How to Use SQL Server HierarchyID Through Easy Examples

{coding}Sight
13 min readSep 24, 2020

--

Do you still hold on to the parent/child design, or would like to try something new, like SQL Server hierarchyID? Well, it is really new because hierarchyID has been a part of SQL Server since 2008. Of course, the novelty itself is not a persuasive argument. But note that Microsoft added this feature to represent one-to-many relationships with multiple levels in a better way.

You may wonder what difference it makes and which benefits you get from using hierarchyID instead of the usual parent/child relationships. If you never explored this option, it might be surprising for you.

The truth is, I didn’t explore this option since it was released. However, when I finally did it, I found it a great innovation. It is a better-looking code, but it has much more in it. In this article, we are going to find out about all those excellent opportunities.

However, before we dive into the peculiarities of using SQL Server hierarchyID, let’s clarify its meaning and scope.

What is SQL Server HierarchyID?

SQL Server hierarchyID is a built-in data type designed to represent trees, which are the most common type of hierarchical data. Each item in a tree is called a node. In a table format, it is a row with a column of hierarchyID data type.

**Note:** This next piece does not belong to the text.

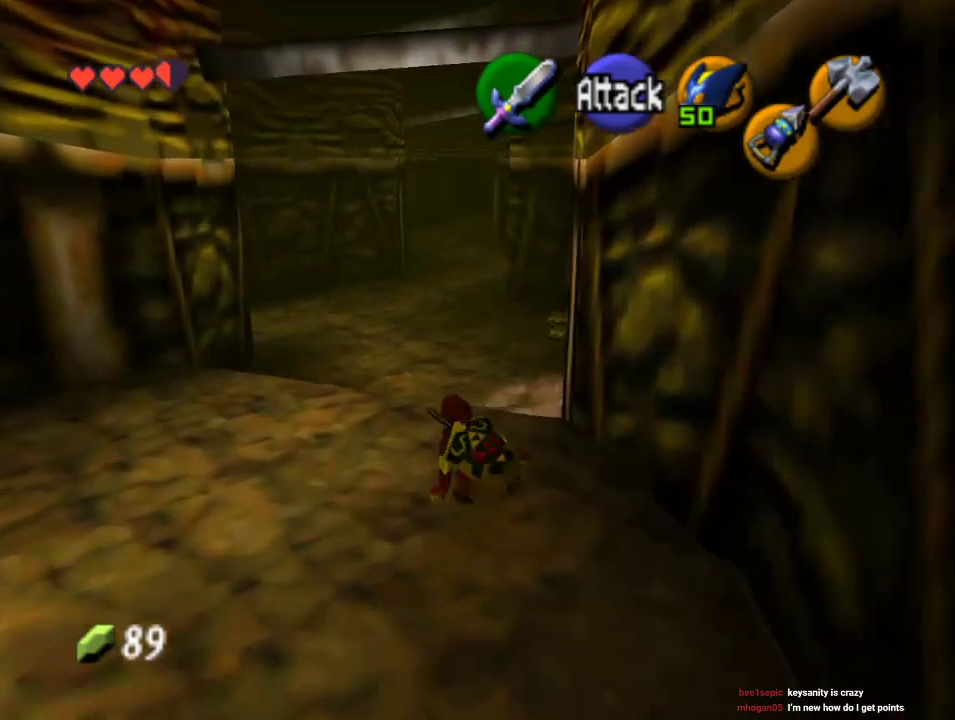
{"dt_ms": 500, "buttons": [], "left_stick": "up", "events": [[200, "A", "down"], [400, "A", "up"]]}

Usually, we demonstrate hierarchies using a table design. An ID column represents a node, and another column stands for the parent. With the SQL Server HierarchyID, we only need one column with a data type of hierarchyID.

When you query a table with a hierarchyID column, you see hexadecimal values. It is one of the visual images of a node. Another way is a string:

‘/’ stands for the root node;

‘/1/’, ‘/2/’, ‘/3/’ or ‘/n/’ stand for the children — direct descendants 1 to n;

‘/1/1/’ or ‘/1/2/’ are the “children of children — “grandchildren.” The string like ‘/1/2/’ means that the first child from the root has two children, which are, in their turn, two grandchildren of the root.

Here’s a sample of what it looks like:

Unlike other data types, hierarchyID columns can take advantage of built-in methods. For example, if you have a hierarchyID column named RankNode, you can have the following syntax:

RankNode.<methodname>.

SQL Server HierarchyID Methods

One of the available methods is IsDescendantOf. It returns 1 if the current node is a descendant of a hierarchyID value.

You can write code with this method similar to the one below:

SELECT
r.RankNode
,r.Rank
FROM dbo.Ranks r
WHERE r.RankNode.IsDescendantOf(0x58) = 1

Other methods used with hierarchyID are the following:

  • GetRoot — the static method that returns the root of the tree.
  • GetDescendant — returns a child node of a parent.
  • GetAncestor — returns a hierarchyID representing the nth ancestor of a given node.
  • GetLevel — returns an integer that represents the depth of the node.
  • ToString — returns the string with the logical representation of a node. ToString is called implicitly when the conversion from hierarchyID to the string type occurs.
  • GetReparentedValue — moves a node from the old parent to the new parent.
  • Parse — acts as the opposite of ToString. It converts the string view of a hierarchyID value to hexadecimal.

SQL Server HierarchyID Indexing Strategies

To ensure that queries for tables using hierarchyID run as fast as possible, you need to index the column. There are two indexing strategies:

DEPTH-FIRST

In a depth-first index, the subtree rows are closer to each other. It suits queries like finding a department, its subunits, and employees. Another example is a manager and its employees are stored closer together.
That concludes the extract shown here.